■ What the task requires:
Where "Subsahara" appears in a line of the entries below, that line should be copied.

■ Input for this task:

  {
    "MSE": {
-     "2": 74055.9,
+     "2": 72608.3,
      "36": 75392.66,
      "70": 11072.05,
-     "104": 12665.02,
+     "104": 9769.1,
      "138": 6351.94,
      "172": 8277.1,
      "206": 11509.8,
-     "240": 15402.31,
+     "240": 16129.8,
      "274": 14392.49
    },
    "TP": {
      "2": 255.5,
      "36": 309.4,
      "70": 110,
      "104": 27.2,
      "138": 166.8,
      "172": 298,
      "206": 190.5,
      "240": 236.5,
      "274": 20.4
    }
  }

--

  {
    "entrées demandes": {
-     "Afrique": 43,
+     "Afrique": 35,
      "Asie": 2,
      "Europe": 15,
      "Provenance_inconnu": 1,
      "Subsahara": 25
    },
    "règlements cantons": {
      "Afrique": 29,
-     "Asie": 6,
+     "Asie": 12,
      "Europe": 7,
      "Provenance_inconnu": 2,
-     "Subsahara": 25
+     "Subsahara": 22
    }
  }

■ Completed task:
      "Subsahara": 25
-     "Subsahara": 25
+     "Subsahara": 22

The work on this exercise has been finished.